2. integrity-check.sh — Skill Integrity Monitor

Creates SHA256 hash baselines of all skill files and detects unauthorized modifications.

Usage:

# Initialize baseline (first run)
./scripts/integrity-check.sh --init

# Check for changes (run periodically)
./scripts/integrity-check.sh

# Update baseline after reviewing changes
./scripts/integrity-check.sh --update

# Check specific directory
./scripts/integrity-check.sh --path /path/to/skills/

# Show help
./scripts/integrity-check.sh --help

Reports:

  • ✅ Unchanged files
  • ⚠️ Modified files (hash mismatch)
  • 🆕 New files (not in baseline)
  • ❌ Removed files (in baseline but missing)

Automation: Add to your heartbeat or cron to run daily:

# In HEARTBEAT.md or cron
0 8 * * * /path/to/scripts/integrity-check.sh 2>&1 | grep -E '(MODIFIED|NEW|REMOVED)'

3. audit-outbound.sh — Outbound Data Flow Auditor

Scans skill files for patterns that could cause data to leave your machine.

Usage:

# Audit all skills
./scripts/audit-outbound.sh

# Audit specific directory
./scripts/audit-outbound.sh --path /path/to/skills/

# Show whitelisted domains
./scripts/audit-outbound.sh --show-whitelist

# Add domain to whitelist
./scripts/audit-outbound.sh --whitelist example.com

# Show help
./scripts/audit-outbound.sh --help

Detects:

  • HTTP/HTTPS URLs embedded in skill instructions
  • References to curl, wget, fetch, web_fetch, browser navigate
  • Email/message/webhook sending instructions
  • Raw IP addresses in instructions
  • Non-whitelisted external domains

4. harden-workspace.sh — Workspace Hardener

Checks and fixes common security misconfigurations in your OpenClaw workspace.
____________
▸ **Required tasks**:
1. According to the skill security scripts passage, what kind of hash does integrity-check.sh use to build its baselines?
2. Resume the skill security scripts passage, picking up right after its final sentence.
The items that come after this point are not needed.

▸ **Data to examine**:
____________
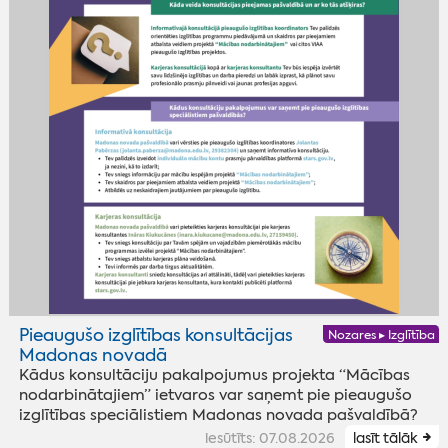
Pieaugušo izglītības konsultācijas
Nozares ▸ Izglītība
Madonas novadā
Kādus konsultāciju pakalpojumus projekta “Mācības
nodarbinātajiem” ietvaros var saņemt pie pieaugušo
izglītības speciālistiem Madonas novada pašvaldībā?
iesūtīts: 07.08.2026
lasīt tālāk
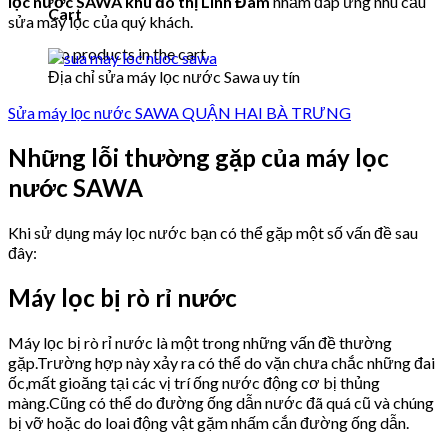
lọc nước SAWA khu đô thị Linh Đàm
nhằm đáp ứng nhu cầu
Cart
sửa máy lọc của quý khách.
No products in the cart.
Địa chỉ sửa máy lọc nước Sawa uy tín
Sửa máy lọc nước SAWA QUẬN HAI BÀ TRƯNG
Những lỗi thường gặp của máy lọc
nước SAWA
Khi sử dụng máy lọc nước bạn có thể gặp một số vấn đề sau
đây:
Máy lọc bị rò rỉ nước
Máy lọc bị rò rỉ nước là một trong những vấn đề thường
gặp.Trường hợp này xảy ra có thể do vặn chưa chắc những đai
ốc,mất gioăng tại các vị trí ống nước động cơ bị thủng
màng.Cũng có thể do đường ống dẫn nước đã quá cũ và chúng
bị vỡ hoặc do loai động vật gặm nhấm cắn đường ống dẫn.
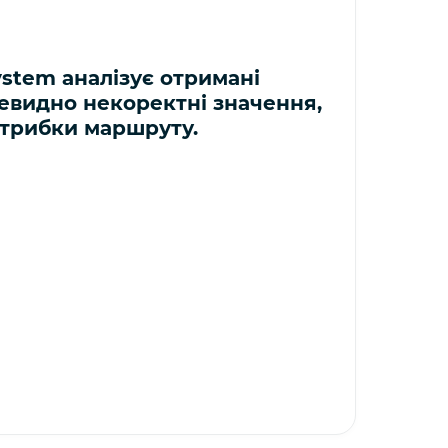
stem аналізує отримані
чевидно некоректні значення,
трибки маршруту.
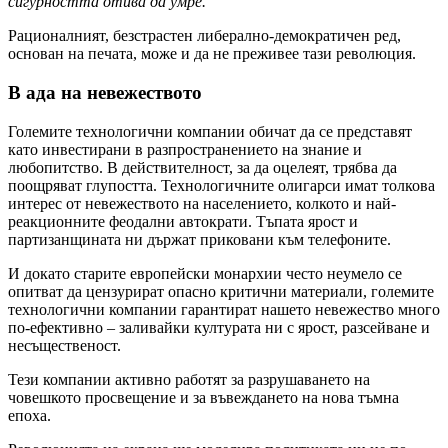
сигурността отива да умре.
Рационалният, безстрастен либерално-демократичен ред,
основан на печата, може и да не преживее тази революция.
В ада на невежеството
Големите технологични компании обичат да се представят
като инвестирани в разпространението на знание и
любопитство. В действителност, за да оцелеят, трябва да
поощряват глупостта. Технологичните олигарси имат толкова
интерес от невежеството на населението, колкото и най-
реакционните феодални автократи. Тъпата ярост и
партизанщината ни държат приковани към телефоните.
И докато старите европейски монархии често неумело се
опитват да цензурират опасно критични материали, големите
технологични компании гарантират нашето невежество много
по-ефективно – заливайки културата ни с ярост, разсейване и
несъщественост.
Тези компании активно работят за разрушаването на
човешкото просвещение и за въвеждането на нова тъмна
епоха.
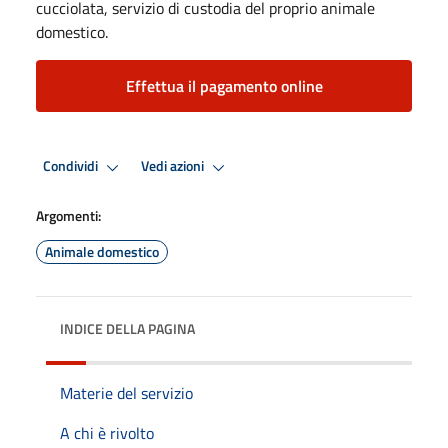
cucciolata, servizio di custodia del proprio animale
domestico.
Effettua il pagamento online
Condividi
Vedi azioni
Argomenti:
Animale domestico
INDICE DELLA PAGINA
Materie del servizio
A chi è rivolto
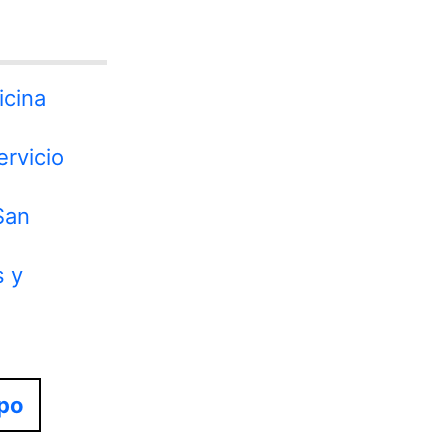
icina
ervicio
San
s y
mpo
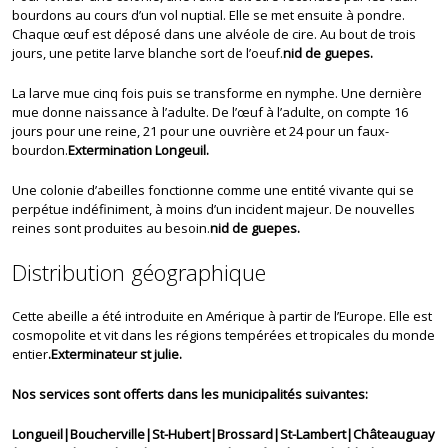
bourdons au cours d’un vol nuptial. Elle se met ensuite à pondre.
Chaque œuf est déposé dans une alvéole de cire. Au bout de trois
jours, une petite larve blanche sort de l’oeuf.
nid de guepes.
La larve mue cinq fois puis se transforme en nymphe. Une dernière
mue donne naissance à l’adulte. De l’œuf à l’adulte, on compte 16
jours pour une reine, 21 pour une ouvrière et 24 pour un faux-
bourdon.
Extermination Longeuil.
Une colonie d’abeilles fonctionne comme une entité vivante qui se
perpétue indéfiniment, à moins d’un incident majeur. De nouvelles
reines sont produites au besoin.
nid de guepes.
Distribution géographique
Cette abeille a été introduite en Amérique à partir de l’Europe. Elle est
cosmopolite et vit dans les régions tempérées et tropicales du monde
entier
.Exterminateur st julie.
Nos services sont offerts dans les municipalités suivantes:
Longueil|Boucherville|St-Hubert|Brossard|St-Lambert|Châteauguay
____________
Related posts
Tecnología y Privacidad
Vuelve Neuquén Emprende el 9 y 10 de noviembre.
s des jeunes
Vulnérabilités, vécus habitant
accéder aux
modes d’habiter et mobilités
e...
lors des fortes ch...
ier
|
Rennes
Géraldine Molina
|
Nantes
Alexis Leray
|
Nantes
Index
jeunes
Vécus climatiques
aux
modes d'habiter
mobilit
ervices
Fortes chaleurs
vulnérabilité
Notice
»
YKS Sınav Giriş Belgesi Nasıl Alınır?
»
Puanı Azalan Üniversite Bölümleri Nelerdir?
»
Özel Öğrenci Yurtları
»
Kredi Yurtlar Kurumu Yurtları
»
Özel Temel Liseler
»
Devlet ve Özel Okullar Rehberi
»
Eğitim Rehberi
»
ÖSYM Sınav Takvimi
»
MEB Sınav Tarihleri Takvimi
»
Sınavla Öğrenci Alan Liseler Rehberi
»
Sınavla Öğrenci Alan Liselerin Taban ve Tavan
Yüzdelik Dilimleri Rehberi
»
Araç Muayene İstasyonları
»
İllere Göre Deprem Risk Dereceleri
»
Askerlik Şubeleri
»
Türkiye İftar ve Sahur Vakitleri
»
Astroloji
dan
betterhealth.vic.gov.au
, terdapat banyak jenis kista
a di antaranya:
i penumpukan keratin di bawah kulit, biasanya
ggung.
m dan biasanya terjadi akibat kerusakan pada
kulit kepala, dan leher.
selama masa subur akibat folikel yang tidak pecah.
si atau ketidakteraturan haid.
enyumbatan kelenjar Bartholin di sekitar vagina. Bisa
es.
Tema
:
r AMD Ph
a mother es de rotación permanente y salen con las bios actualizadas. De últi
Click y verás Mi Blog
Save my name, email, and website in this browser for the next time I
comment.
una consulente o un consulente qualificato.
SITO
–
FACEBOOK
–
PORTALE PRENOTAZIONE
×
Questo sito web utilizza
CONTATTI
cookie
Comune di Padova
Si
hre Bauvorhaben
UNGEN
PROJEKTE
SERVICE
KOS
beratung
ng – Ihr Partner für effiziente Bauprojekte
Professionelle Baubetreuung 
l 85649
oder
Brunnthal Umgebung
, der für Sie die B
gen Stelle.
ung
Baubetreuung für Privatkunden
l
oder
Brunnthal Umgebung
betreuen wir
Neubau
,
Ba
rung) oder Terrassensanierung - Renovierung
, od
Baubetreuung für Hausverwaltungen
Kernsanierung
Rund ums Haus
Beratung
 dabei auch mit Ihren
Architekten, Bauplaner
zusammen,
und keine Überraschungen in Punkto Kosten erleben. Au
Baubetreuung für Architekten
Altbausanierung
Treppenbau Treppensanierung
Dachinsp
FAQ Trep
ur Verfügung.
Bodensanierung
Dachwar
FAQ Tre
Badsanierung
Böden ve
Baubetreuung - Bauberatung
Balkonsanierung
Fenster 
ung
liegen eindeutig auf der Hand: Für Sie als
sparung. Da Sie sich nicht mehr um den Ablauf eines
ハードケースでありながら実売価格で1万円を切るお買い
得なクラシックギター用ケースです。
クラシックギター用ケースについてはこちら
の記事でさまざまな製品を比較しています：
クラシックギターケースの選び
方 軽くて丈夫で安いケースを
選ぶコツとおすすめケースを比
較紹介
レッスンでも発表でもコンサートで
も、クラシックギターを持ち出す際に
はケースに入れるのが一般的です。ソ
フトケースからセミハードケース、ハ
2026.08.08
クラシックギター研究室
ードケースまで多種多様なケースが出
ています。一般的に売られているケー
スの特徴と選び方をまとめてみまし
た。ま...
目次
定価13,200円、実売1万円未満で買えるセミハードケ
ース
____________
▸ **Answers for this exercise**:
1. SHA256

2.
Usage:

# Check only (report issues)
./scripts/harden-workspace.sh

# Auto-fix safe issues
./scripts/harden-workspace.sh --fix

# Show help
./scripts/harden-workspace.sh --help

Checks:

  • File permissions on sensitive files (MEMORY.md, USER.md, SOUL.md, credentials)
  • .gitignore coverage for sensitive patterns
  • Gateway auth configuration
  • DM policy settings
  • Sensitive content in version-controlled files

5. install-guard.sh — Pre-Install Security Gate

Run before installing any new skill to check for malicious content.

Usage:

# Check a skill before installing
./scripts/install-guard.sh /path/to/new-skill/

# Strict mode (fail on warnings too)
./scripts/install-guard.sh --strict /path/to/new-skill/

# Show help
./scripts/install-guard.sh --help

Checks:

  • All patterns from scan-skills.sh
  • Dangerous shell patterns in scripts (rm -rf, curl|bash, eval, etc.)
  • Suspicious npm dependencies (if package.json exists)
  • Exit code 0 = safe, 1 = suspicious (for CI/automation)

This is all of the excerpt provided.